* Work item:
The required output is the exact run of lines below that opens at the line with "index tip: (52, 94)" and closes at the line with "pinky dip: (83, 169)".

Records for the task Start Marker

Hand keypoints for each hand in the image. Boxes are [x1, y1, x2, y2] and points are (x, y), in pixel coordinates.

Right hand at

Records for the task End Marker
Records for the task Start Marker

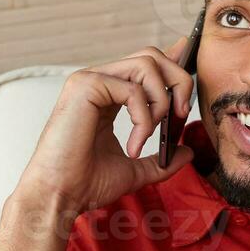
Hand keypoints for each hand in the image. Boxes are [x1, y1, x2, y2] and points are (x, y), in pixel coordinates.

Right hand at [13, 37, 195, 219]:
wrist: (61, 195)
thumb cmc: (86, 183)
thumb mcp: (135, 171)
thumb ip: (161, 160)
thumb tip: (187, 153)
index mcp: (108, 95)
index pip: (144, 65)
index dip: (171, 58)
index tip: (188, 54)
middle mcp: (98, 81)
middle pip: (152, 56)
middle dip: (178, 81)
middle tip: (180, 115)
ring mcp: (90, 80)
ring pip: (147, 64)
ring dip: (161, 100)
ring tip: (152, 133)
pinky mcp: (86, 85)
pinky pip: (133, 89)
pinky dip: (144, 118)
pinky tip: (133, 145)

Records for the task End Marker
Records for the task Start Marker

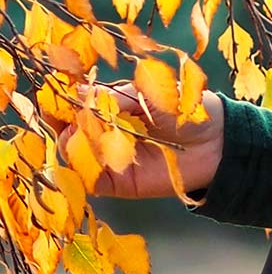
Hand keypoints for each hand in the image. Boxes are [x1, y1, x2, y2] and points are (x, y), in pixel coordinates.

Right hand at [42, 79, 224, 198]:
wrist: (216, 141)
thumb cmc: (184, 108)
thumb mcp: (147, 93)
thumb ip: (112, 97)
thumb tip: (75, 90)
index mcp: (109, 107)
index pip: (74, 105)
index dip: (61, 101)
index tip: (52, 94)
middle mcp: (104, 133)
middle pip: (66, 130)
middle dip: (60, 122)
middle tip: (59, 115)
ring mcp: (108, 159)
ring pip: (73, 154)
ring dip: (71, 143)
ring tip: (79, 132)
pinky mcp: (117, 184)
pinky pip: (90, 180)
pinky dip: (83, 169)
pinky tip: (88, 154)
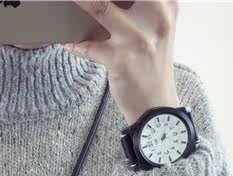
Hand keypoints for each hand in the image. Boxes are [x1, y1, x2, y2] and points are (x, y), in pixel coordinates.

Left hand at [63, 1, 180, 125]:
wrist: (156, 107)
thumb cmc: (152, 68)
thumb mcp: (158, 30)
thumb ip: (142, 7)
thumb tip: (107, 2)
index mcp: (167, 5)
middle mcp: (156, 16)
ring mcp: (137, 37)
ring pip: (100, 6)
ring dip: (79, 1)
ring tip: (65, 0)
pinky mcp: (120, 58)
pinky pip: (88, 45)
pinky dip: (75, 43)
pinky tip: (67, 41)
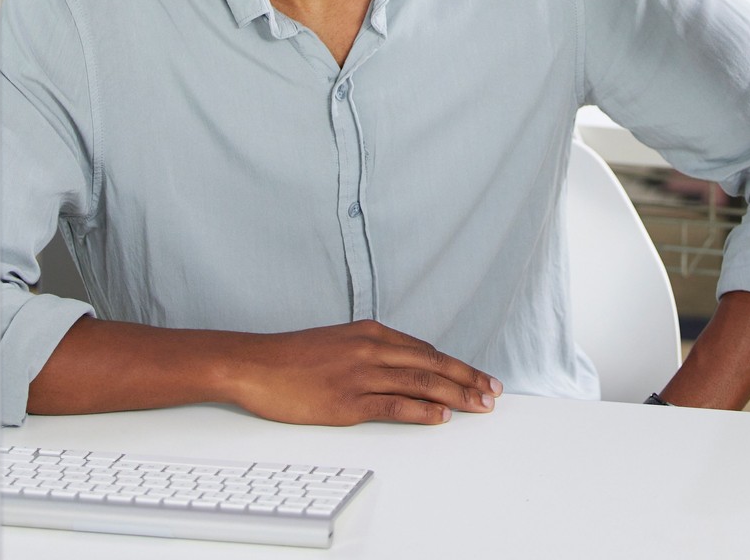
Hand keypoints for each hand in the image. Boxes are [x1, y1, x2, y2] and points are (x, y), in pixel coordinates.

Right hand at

Records for the task End Marker

* Result of the task:
index tip: (52, 94)
middle mcp: (104, 133)
middle pip: (66, 130)
middle dip: (60, 122)
middle tip: (59, 115)
ring mcp: (108, 159)
ring pip: (73, 154)
ring dip: (71, 143)
ring tip: (79, 132)
pinky mcp: (117, 184)
pinky pip: (90, 180)
pinky dip: (83, 169)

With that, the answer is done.